● Exercise goal
From the line containing "Announcing: The B" down to the line containing "332 Sackville Dr, Lower Sackville, NS" in the records below, reproduce every line exactly, ends included, and omit all others.
☆ ☆ ☆ ☆ ☆ ☆ ☆
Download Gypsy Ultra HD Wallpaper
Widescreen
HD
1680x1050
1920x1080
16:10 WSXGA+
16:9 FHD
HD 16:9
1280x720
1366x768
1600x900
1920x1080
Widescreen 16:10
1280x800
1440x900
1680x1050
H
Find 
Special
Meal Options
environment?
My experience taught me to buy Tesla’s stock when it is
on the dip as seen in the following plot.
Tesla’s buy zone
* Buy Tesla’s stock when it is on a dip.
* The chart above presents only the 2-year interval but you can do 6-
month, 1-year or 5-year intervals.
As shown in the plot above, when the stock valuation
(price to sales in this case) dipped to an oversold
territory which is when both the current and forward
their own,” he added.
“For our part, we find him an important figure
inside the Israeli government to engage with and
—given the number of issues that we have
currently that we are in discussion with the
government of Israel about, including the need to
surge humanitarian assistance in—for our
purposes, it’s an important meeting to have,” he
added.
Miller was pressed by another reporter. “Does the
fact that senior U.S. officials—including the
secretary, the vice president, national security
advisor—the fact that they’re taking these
☆ ☆ ☆ ☆ ☆ ☆ ☆
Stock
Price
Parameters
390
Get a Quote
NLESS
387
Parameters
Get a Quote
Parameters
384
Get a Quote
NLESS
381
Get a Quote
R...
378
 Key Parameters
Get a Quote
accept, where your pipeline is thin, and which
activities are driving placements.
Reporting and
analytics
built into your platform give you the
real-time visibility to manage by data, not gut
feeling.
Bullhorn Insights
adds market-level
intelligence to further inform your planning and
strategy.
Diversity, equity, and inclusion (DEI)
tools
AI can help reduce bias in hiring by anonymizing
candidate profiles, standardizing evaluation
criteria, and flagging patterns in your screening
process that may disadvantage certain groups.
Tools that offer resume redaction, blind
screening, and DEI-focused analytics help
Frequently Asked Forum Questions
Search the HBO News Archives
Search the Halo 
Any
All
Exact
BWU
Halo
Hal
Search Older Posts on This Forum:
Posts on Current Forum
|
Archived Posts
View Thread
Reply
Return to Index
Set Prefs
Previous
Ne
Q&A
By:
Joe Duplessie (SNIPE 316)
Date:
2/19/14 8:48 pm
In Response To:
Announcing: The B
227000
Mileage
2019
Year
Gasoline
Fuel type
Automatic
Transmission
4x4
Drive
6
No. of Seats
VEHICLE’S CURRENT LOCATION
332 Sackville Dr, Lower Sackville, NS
☆ ☆ ☆ ☆ ☆ ☆ ☆
● Response area
Announcing: The B
227000
Mileage
2019
Year
Gasoline
Fuel type
Automatic
Transmission
4x4
Drive
6
No. of Seats
VEHICLE’S CURRENT LOCATION
332 Sackville Dr, Lower Sackville, NS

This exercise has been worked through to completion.